Work task –
When checking the entries below, count every line with the word "Scheinwerfer", then give only that number.

Dataset entries –
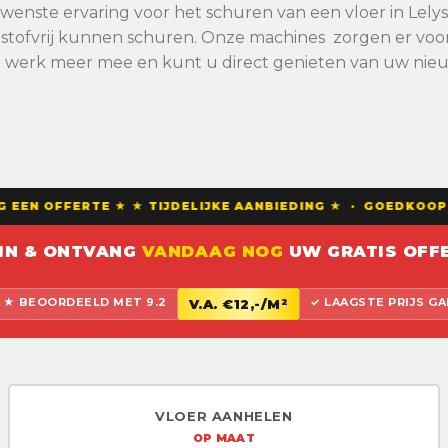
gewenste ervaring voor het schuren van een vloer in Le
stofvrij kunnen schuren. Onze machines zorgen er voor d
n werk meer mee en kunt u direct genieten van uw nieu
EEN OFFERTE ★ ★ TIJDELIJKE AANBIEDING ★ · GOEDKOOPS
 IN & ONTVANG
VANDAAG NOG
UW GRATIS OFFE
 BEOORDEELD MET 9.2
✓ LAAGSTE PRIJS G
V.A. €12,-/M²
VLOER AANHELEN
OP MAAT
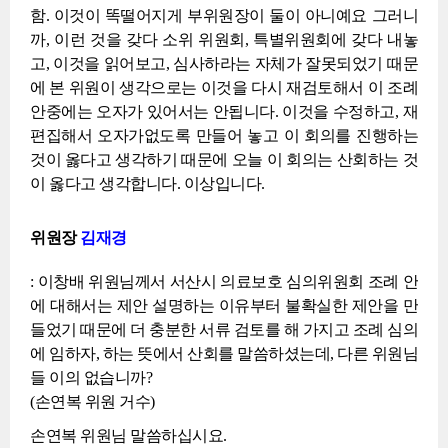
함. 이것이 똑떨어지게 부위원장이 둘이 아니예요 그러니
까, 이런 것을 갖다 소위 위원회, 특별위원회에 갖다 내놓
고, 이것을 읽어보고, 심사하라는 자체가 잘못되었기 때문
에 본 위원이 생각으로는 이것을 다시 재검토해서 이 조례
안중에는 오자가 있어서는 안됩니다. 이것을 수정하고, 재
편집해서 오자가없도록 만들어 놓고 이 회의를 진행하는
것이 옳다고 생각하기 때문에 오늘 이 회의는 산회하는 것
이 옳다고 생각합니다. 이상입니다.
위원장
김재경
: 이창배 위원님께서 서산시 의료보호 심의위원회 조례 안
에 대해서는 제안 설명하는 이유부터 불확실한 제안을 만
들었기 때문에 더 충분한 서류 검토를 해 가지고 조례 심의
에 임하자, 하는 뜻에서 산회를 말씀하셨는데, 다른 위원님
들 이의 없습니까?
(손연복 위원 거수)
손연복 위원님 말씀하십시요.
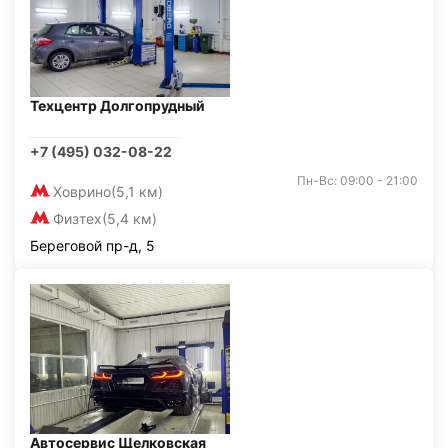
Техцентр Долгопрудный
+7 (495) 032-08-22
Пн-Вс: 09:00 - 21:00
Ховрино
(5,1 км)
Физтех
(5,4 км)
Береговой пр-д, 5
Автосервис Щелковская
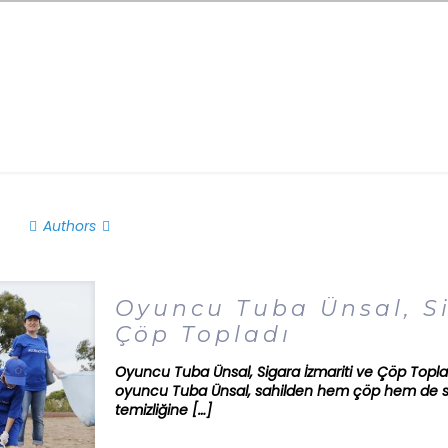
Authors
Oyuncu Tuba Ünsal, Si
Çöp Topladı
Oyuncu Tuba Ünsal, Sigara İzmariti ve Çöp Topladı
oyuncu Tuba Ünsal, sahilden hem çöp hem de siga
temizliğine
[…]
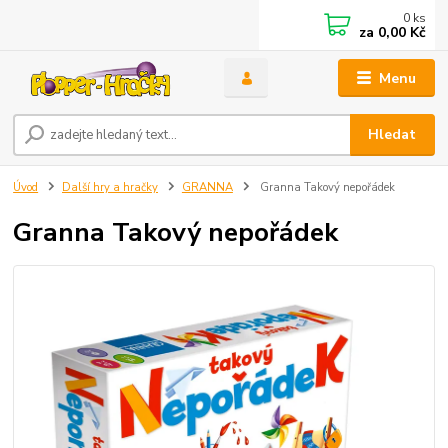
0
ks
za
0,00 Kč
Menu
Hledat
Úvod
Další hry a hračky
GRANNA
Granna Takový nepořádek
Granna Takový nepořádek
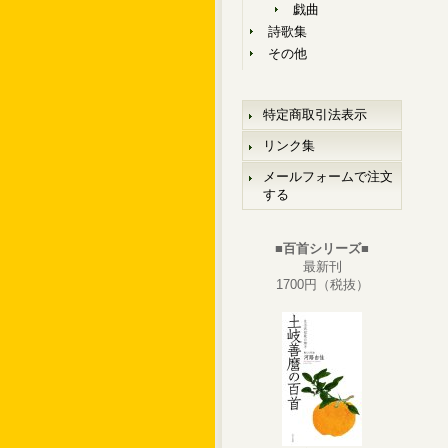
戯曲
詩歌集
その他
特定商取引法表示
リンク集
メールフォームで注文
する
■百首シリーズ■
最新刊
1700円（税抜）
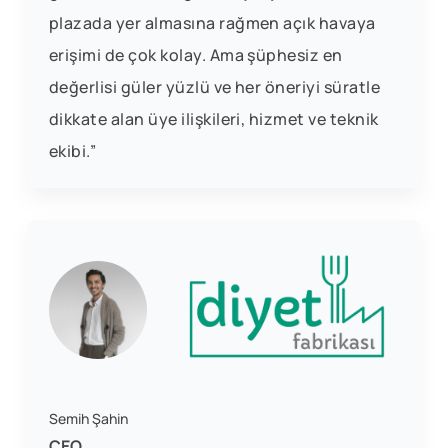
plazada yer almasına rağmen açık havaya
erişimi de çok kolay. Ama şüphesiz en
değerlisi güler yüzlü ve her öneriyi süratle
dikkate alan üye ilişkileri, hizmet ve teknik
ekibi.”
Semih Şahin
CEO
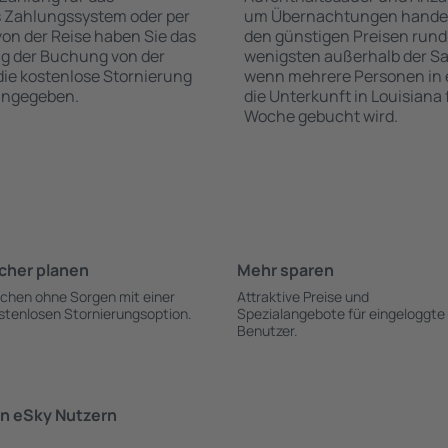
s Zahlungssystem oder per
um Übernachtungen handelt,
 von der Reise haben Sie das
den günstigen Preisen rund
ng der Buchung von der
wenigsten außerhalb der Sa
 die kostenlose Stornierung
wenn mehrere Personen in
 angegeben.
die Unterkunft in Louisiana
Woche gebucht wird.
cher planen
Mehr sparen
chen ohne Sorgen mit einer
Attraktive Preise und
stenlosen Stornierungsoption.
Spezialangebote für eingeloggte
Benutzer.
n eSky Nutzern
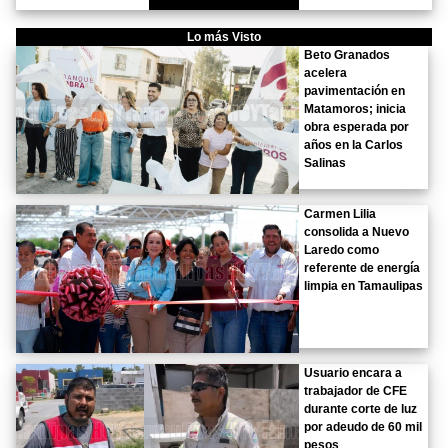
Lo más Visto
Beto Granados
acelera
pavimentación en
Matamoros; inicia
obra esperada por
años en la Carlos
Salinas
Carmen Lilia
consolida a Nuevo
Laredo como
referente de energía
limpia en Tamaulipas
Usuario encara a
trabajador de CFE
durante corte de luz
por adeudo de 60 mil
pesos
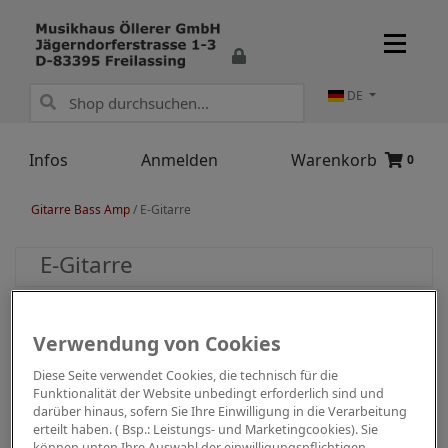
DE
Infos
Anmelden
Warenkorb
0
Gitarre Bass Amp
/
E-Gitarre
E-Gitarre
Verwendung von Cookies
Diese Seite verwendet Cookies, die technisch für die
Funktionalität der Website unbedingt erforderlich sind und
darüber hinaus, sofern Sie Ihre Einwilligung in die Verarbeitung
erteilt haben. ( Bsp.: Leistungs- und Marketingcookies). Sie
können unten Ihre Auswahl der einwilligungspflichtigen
---
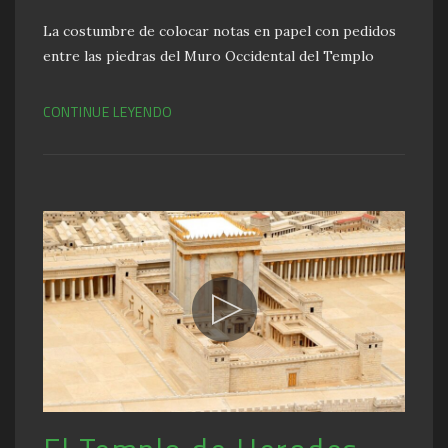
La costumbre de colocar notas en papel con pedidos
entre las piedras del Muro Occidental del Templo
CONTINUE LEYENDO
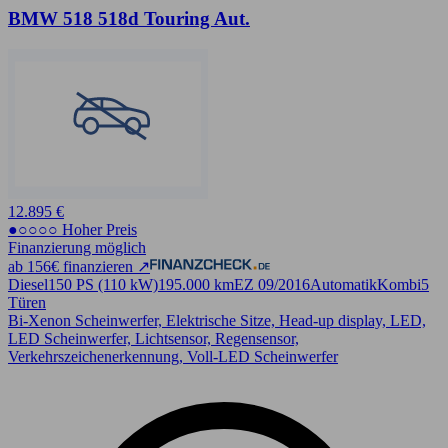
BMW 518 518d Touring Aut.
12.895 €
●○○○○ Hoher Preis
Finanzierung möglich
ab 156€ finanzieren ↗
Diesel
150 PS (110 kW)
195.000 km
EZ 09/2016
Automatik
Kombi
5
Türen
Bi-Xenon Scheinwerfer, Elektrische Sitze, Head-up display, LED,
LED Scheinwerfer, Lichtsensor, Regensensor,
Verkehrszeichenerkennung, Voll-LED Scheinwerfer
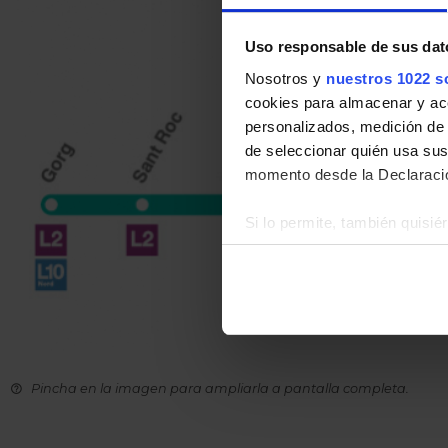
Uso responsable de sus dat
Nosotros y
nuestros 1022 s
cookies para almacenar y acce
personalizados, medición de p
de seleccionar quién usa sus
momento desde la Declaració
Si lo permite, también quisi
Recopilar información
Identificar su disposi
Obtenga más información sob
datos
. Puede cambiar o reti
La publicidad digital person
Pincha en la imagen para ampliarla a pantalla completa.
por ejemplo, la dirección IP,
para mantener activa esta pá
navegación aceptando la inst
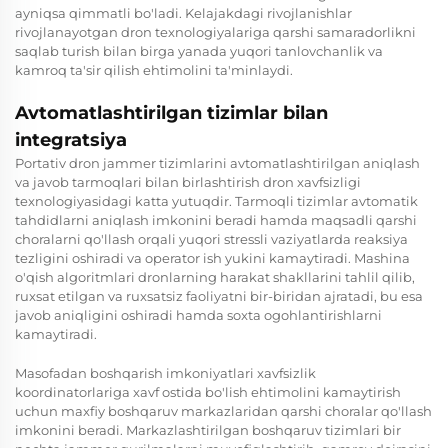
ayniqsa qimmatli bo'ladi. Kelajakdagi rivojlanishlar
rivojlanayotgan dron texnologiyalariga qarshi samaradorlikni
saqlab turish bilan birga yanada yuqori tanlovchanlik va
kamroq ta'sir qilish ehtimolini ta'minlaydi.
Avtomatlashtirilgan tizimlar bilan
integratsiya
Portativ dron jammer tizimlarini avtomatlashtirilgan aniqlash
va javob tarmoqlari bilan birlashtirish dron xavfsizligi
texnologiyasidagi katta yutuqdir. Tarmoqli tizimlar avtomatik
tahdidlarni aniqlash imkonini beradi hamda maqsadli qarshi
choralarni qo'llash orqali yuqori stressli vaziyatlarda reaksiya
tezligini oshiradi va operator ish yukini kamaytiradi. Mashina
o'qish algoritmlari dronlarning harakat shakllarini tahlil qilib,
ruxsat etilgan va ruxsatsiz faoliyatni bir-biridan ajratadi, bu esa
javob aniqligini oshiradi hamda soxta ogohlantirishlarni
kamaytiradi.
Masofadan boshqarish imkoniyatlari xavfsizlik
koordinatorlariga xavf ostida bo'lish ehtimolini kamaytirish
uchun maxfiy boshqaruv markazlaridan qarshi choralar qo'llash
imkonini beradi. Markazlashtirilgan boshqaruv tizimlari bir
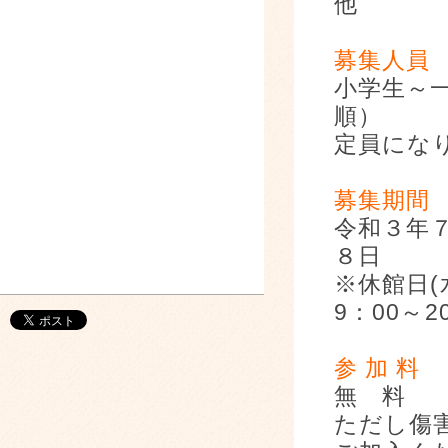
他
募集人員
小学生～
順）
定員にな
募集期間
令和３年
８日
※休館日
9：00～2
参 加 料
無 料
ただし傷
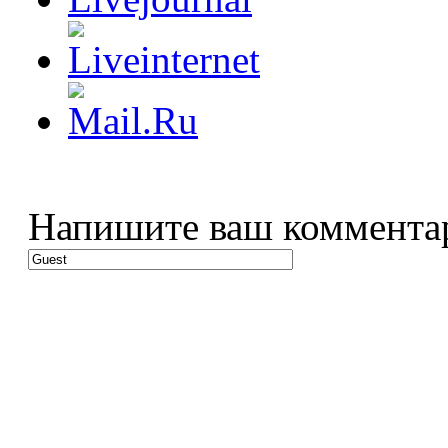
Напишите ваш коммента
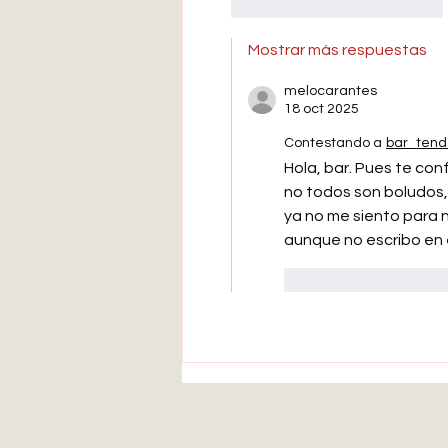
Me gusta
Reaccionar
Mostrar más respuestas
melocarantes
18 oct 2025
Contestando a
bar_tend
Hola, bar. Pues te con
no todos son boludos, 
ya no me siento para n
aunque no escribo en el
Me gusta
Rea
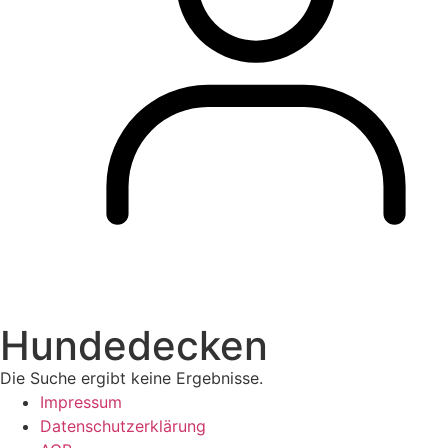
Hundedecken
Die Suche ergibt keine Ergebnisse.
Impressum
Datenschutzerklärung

Expected answer –
3